Ellos no hacen caso del oro y la plata del Perú; y la gente, deslumbrada, no hace caso del náufrago que ha llegado junto al tesoro. El navío, atraído por la fogata, ha rescatado al náufrago en una islita del Caribe. Se llama Pedro Serrano y hace nueve años se había salvado nadando. Usa ahora el cabello de asiento y la barba de delantal, tiene la piel de cuero y no ha cesado de hablar desde que lo subieron a bordo. Sigue contando su historia, ahora, en medio del alboroto. Nadie lo escucha.

[41][76]

1534 - Riobamba

La inflación

Cuando llegaron a Santo Domingo las noticias del oro de Atahualpa, todo el mundo buscó barco. Alonso Hernández, repartidor de indios, fue de los primeros en salir corriendo. Se embarcó en Panamá y al llegar a Tumbes compró un caballo. El caballo costaba en Tumbes siete veces más que en Panamá y treinta veces más que en Santo Domingo.

El paso de la cordillera ha dejado a Hernández de a pie. Para seguir viaje hacia Quito, compra otro caballo. Lo paga noventa veces más caro que en Santo Domingo. Compra también, por trescientos cincuenta pesos, un esclavo negro. En Riobamba, un caballo cuesta ocho veces más que un hombre.

Todo se vende en este reino, hasta las banderas enchastradas de barro y sangre, y todo se cotiza por las nubes. Se cobra una barra de oro por dos hojas de papel.

Los mercaderes, recién llegados, derrotan a los conquistadores sin desenvainar la espada.

[81][166][184]

1535 - Cuzco

El trono de latón

En las rodillas del rey chiquito, rey vasallo de otro rey, no yace el cetro de oro, sino un palo brilloso de vidrios de colores. Manco Inca luce en la cabeza la borla escarlata, pero el triple collar de oro le falta del pecho, donde no brilla el sol, y de sus orejas no cuelgan los discos resplandecientes. El hermano y enemigo y heredero de Atahualpa no lleva a la espalda el manto de hilos de oro y plata y lana de vicuña. De las banderas, que el viento golpea, han desaparecido los halcones para dejar paso a las águilas del emperador de Europa.

Nadie se arrodilla a los pies del Inca coronado por Pizarro.

[53]

1536 - Ciudad de México

Motolinía

Fray Toribio de Motolinía camina, descalzo, cerro arriba. Va cargando una pesada bolsa a la espalda.

Motolinía llaman, en letanía del lugar, al que es pobre o afligido, y él viste todavía el hábito remendado y haraposo que le dio nombre hace años, cuando llegó caminando, descalzo como ahora, desde el puerto de Veracruz.

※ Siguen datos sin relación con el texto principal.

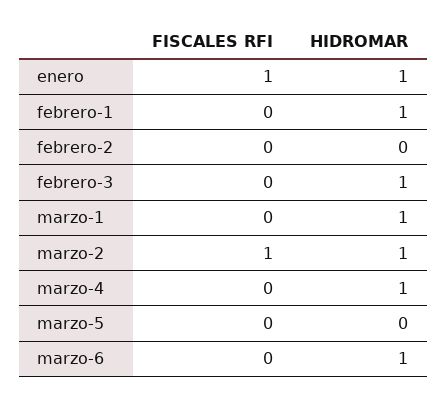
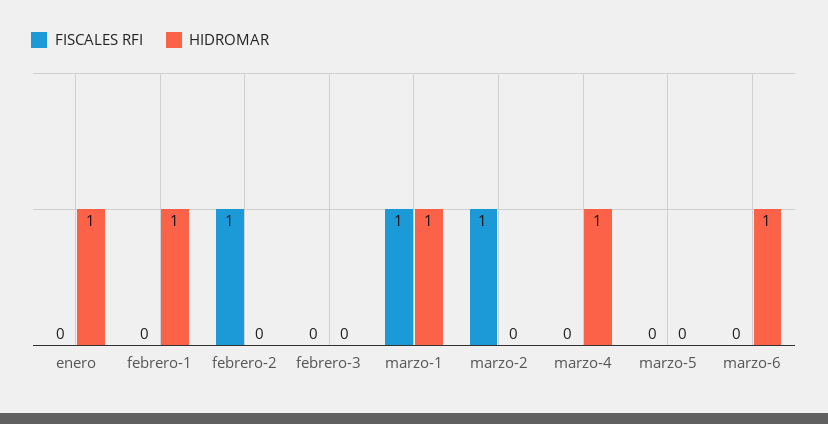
  {
    "FISCALES RFI": {
-     "enero": 1,
+     "enero": 0,
      "febrero-1": 0,
-     "febrero-2": 0,
+     "febrero-2": 1,
      "febrero-3": 0,
-     "marzo-1": 0,
+     "marzo-1": 1,
      "marzo-2": 1,
      "marzo-4": 0,
      "marzo-5": 0,
      "marzo-6": 0
    },
    "HIDROMAR": {
      "enero": 1,
      "febrero-1": 1,
      "febrero-2": 0,
-     "febrero-3": 1,
+     "febrero-3": 0,
      "marzo-1": 1,
-     "marzo-2": 1,
+     "marzo-2": 0,
      "marzo-4": 1,
      "marzo-5": 0,
      "marzo-6": 1
    }
  }

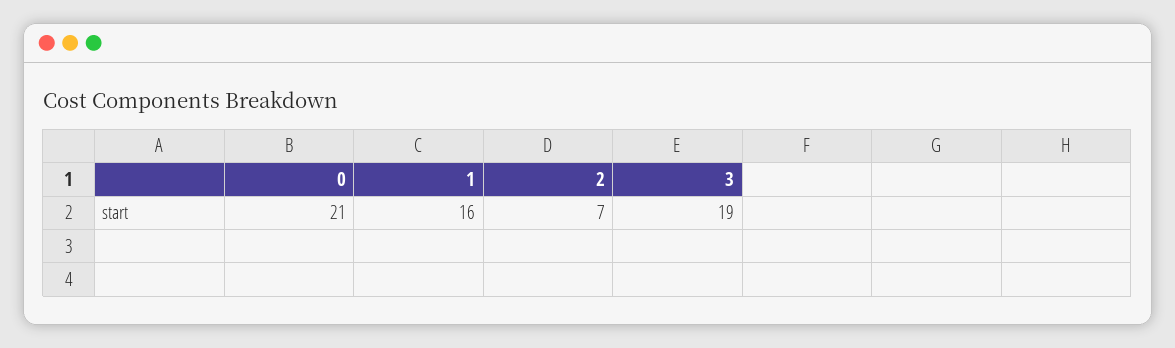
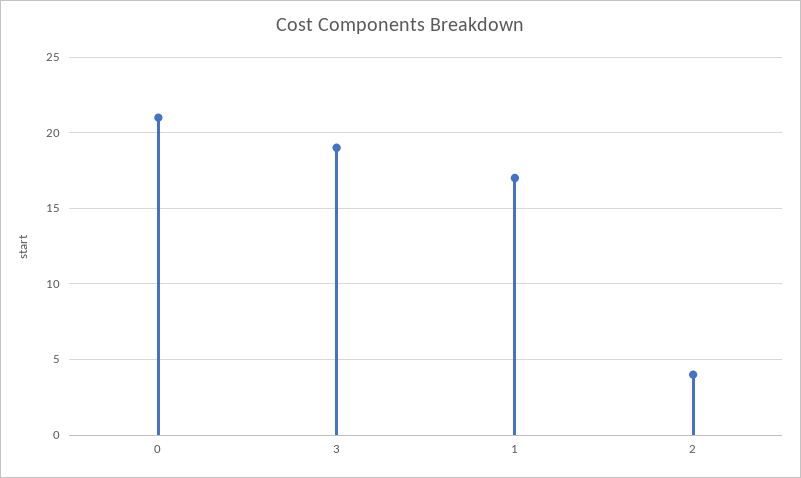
  {
    "0": 21,
-   "1": 16,
+   "1": 17,
-   "2": 7,
+   "2": 4,
    "3": 19
  }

Se detiene en lo alto de la ladera. A sus pies, se extiende la inmensa laguna y en ella resplandece la ciudad de México. Motolinía se pasa la mano por la frente, respira hondo y clava en tierra, una tras otra, diez cruces toscas, ramas atadas con cordel, y mientras las clava las va ofreciendo:

—Esta cruz, Dios mío, por las pestes que aquí no se conocían y con tanta saña se ceban en los naturales.

—Ésta por la guerra y ésta por el hambre, que tantos indios han matado como gotas hay en la mar y granos en la arena.

—Ésta por los recaudadores de tributos, zánganos que comen la miel de los indios; y ésta por los tributos, que para cumplir con ellos han de vender los indios sus hijos y sus tierras.